An hour before the fight was scheduled to begin, and even after the preliminary contests had begun, they were all together in the living room of their apartment, debating with one another violently. Each accused the others of having failed to go through with the plan. Each denied vehemently that he had had any intention of weakening. Above the whole excited babble, Jim’s voice could be heard passionately asserting that he was still out to sell his ticket, that he was going to the Polo Grounds for purposes of speculation only, that the rest of them could back down if they wished but that he would sell his ticket if it was the last thing he ever did on earth.

The upshot of it was that the more he argued and asserted, the less they believed him; and the more he shouted, the less he convinced himself.

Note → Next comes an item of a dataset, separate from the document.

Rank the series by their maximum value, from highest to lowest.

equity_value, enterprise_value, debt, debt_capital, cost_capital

They all squabbled, argued, challenged, and denied until the final moment, which they knew somehow was coming. And then it came. Jim paused suddenly in his hot debate with himself, looked at his watch, ripped out an alarmed oath, and then, looking at them, laughed his soft and husky laugh, saying:

“Come on, boys. Who’s going to this fight with me?”

It was perfect. And it was the kind of folly and unreason that was characteristic of them all: the great plans and projects and the protestations they were forever making, and their ultimate surrender to impulse and emotion when the moment came. And it was exactly like Jim Randloph, too. It was the kind of thing he did, the kind of thing that he had always done, the irrational impulse that wrecked his best-laid plans.

Now that the time had come, now that they had all surrendered, now that all of them had openly admitted at last what they were going to do, they went jubilantly and exultantly. And they saw the fight. They did not sit together. Their tickets were in different sections of the field. Monk’s was over behind third base and well back in the upper tier. That square of roped-in canvas out there in the center of the field looked very far away, and that surrounding mass of faces was enormous, overwhelming. Yet his vision of the whole scene remained ever afterwards startling immediate and vivid.

He saw the little eddies in the crowd as the fighters and their handlers came towards the ring, then heard the great roar that rose and mounted as they climbed through the ropes. There was something terrific in the sight of young Dempsey. Over all the roar and tumult of that mighty crowd Monk could feel the currents of his savagery and nervous tension. Dempsey could not sit still. He jumped up from his stool, pranced up and down, seized the ropes and stretched and squatted several times, as skittish and as nervous as a race horse.

Then the men were called into the center of the ring to receive their last instructions. Firpo came out stolidly, his robe stretched across his massive shoulders, his great coarse shock of hair shining blackly as he stood and glowered. He had been well named. He was really like a sullen human bull. Dempsey could not be still. As he got his last instructions, he fidgeted nervously and kept his head down, a little to one side, not meeting Firpo’s sullen and stolid look.

They received their instructions and turned and went back to their corners. Their robes were taken off. Dempsey flexed and squatted swiftly at the ropes, the bell clanged, and the men came out.